A federal judge on Wednesday will consider whether rules that limit what health care providers can tell patients about accessing abortion services violate the U.S. Constitution and should be scuttled.
U.S. District Judge Lance Walker also will hear arguments on whether the plan to force the 20 clinics around the state that receive federal funding to be separated physically from other reproductive health care services would do irreparable harm to patients.
Maine Family Planning, the state’s only direct recipient of the federal Title X funds, in March sued the U.S. Department of Health and Human Services in U.S. District Court in Bangor. It is one of at least five legal actions pending in federal courts around the country seeking to keep what opponents have called a “gag rule” from going into effect May 3, said George Hill, president and CEO of Maine Family Planning.
The Trump administration rule would prevent doctors and nurses at facilities that receive federal funding from discussing abortion with pregnant patients or referring them to abortion providers even if they ask questions about abortion services, according to the complaint.
Title X recipients that violated the rule could lose their federal funds.
That violates the “First Amendment right to freedom of speech by imposing content- and viewpoint-based government control over the speech of medical professionals,” attorneys for Maine Family Planning argued in their complaint.
The proposed rule also violates Congress’ nondirective counseling mandate, which requires that “all pregnancy counseling shall be nondirective,” Maine Family Planning argued.
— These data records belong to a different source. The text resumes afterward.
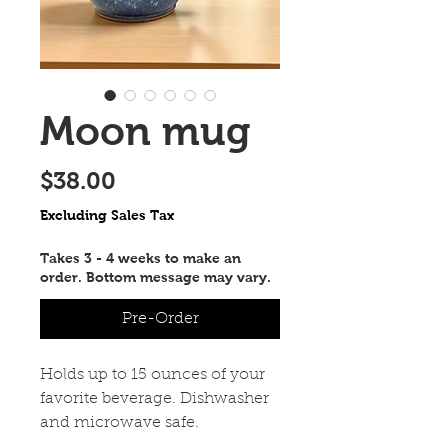
Moon mug
Price
$38.00
Excluding Sales Tax
Takes 3 - 4 weeks to make an
order. Bottom message may vary.
Pre-Order
Holds up to 15 ounces of your 
favorite beverage. Dishwasher 
and microwave safe.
That means patients must be presented with information about all of their options in pregnancy, consistent with the patient’s desire to hear that information.
Attorneys for the government argued in their court filing that the rule “allows pregnancy counseling — including counseling about abortion — so long as it is nondirective.”
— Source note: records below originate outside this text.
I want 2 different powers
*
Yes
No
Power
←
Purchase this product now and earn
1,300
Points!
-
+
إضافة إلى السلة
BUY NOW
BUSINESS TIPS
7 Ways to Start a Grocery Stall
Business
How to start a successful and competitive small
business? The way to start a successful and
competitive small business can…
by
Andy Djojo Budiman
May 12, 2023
Government lawyers also said that the restrictions in the rule “deny nothing” but are “merely limitations on what the government funds.”
The constitutional argument is being made in cases across the country, Hill said. But Maine is the only state where the new rule is being challenged over its requirement for separate facilities for medical and surgical abortion services and other reproductive health care services.
That’s because Maine Family Planning is the only direct recipient of Title X funds in the nation that funds clinics on a statewide basis.
The $286 million federal program known as Title X was implemented in the 1970s. Supporters have said it has been pivotal for millions of low-income people in need of affordable reproductive health care. Historically, Title X facility offerings include access to birth control, testing for sexually transmitted diseases, prenatal care, abortion referrals and certain cancer screenings.
Independent abortion services are offered in the same buildings at all Maine Family Planning locations, but no Title X money is directly used to provide abortions, according to the organization. Under the new rule, these two patient offerings will have to be physically separate.
Maine Family Planning claims in its lawsuit that because of the state’s rural nature, Maine would suffer an 85 percent decrease in abortion services because the vast majority of clinics in Maine offer reproductive health care services in the same location. Clinics that did not have a separate facility for abortion services would have to stop offering them.
Lawyers for the government rejected that argument and said the government, not Maine Family Planning, would be harmed if the judge grants the injunction.
To grant the preliminary injunction, the judge must find that: the lawsuit would likely succeed on its merits, Maine Family Planning’s clients would be irreparably harmed if it is denied and it is in the public interest.